Akute Explosions- und Lebensgefahr für Menschen in der Umgebung; Sondereinheit musste sofort einschreiten.
Ein Gasherd brennt mit blauer und orangefarbener Flamme auf einem Metallbrenner.

In zwei Lebensmittelgeschäften in Wien-Margareten sind am Dienstag 725 illegal gelagerte Butangasflaschen beschlagnahmt worden. Das entspricht 164 Kilogramm Gas.

Durch die unsachgemäße Lagerung und die Menge habe im Ernstfall akute Explosions- und Lebensgefahr für Anrainerinnen und Anrainer, Mitarbeiterinnen und Mitarbeiter sowie für die Bewohnerinnen und Bewohner des Gebäudes bestanden, gab die Stadt Wien am Nachmittag bekannt.

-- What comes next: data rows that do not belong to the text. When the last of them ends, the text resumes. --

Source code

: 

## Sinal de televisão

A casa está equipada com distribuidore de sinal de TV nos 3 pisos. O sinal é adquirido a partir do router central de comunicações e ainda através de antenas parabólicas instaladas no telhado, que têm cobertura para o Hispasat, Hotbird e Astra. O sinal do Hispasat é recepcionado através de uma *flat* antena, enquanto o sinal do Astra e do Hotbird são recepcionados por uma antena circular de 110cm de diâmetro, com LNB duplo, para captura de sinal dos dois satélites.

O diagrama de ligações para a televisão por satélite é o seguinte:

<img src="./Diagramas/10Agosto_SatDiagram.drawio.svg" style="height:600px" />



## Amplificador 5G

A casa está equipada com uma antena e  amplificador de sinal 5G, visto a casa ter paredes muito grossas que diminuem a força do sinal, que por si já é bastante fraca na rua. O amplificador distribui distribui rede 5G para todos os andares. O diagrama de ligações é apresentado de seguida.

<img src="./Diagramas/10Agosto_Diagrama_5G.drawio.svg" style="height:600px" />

Die Gasflaschen wurden im Zuge einer Kontrolle im Eingangsbereich entdeckt. Die Gruppe Sofortmaßnahmen führte in Zusammenarbeit mit dem zuständigen Bezirksamt, der Wiener Polizei, der Wiener Feuerwehr sowie der Feuerpolizei (MA 36) die Entsorgung durch.

"Aufgrund des hohen Risikopotenzials war ein sofortiges Einschreiten erforderlich und wird entsprechende Konsequenzen für die Verantwortlichen nach sich ziehen", sagte Walter Hillerer, Leiter der Gruppe Sofortmaßnahmen.

Kühl, trocken und gut belüftet

Normalerweise werden Gasflaschen kühl und trocken gelagert, am besten in gut belüfteten Räumen oder im Freien. Wohn- oder gar Geschäftsräume, aber auch Stiegenhäuser oder Durchgänge sind tabu. Die Lagerräume müssen gegen Zutritt Unbefugter gesichert und gekennzeichnet sein. In diesen Räumen herrscht Ess-, Trink- und Rauchverbot.